§ Input data:
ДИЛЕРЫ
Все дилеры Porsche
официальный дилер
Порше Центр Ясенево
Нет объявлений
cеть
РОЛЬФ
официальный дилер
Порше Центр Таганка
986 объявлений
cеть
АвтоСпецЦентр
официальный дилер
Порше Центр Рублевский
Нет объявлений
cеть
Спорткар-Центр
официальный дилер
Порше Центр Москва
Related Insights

* * *

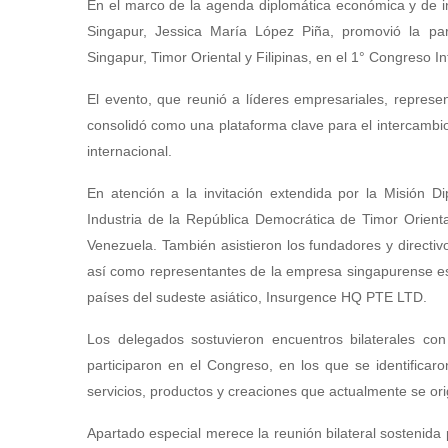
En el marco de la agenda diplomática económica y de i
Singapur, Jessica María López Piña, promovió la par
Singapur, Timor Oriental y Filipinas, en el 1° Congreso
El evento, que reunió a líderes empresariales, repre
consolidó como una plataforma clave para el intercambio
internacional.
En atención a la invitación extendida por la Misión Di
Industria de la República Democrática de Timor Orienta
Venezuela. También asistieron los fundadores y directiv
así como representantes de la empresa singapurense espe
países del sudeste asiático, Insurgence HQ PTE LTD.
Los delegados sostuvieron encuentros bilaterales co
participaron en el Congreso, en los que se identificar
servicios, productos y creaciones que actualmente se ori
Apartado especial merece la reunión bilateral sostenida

* * *

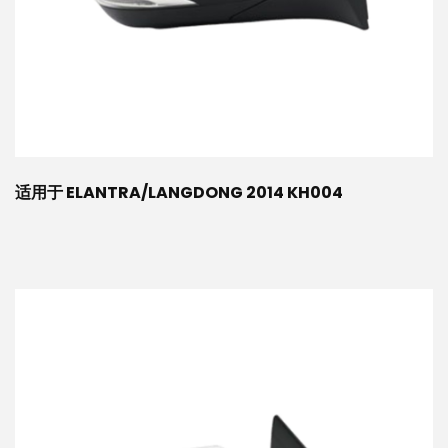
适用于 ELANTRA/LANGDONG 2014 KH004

§ Job:
All lines above from the one with "Singapur, Jessica María" to the one with "Apartado especial merece", inclusive, should be copied exactly, and no other lines.

§ Exercise response:
Singapur, Jessica María López Piña, promovió la par
Singapur, Timor Oriental y Filipinas, en el 1° Congreso
El evento, que reunió a líderes empresariales, repre
consolidó como una plataforma clave para el intercambio
internacional.
En atención a la invitación extendida por la Misión Di
Industria de la República Democrática de Timor Orienta
Venezuela. También asistieron los fundadores y directiv
así como representantes de la empresa singapurense espe
países del sudeste asiático, Insurgence HQ PTE LTD.
Los delegados sostuvieron encuentros bilaterales co
participaron en el Congreso, en los que se identificar
servicios, productos y creaciones que actualmente se ori
Apartado especial merece la reunión bilateral sostenida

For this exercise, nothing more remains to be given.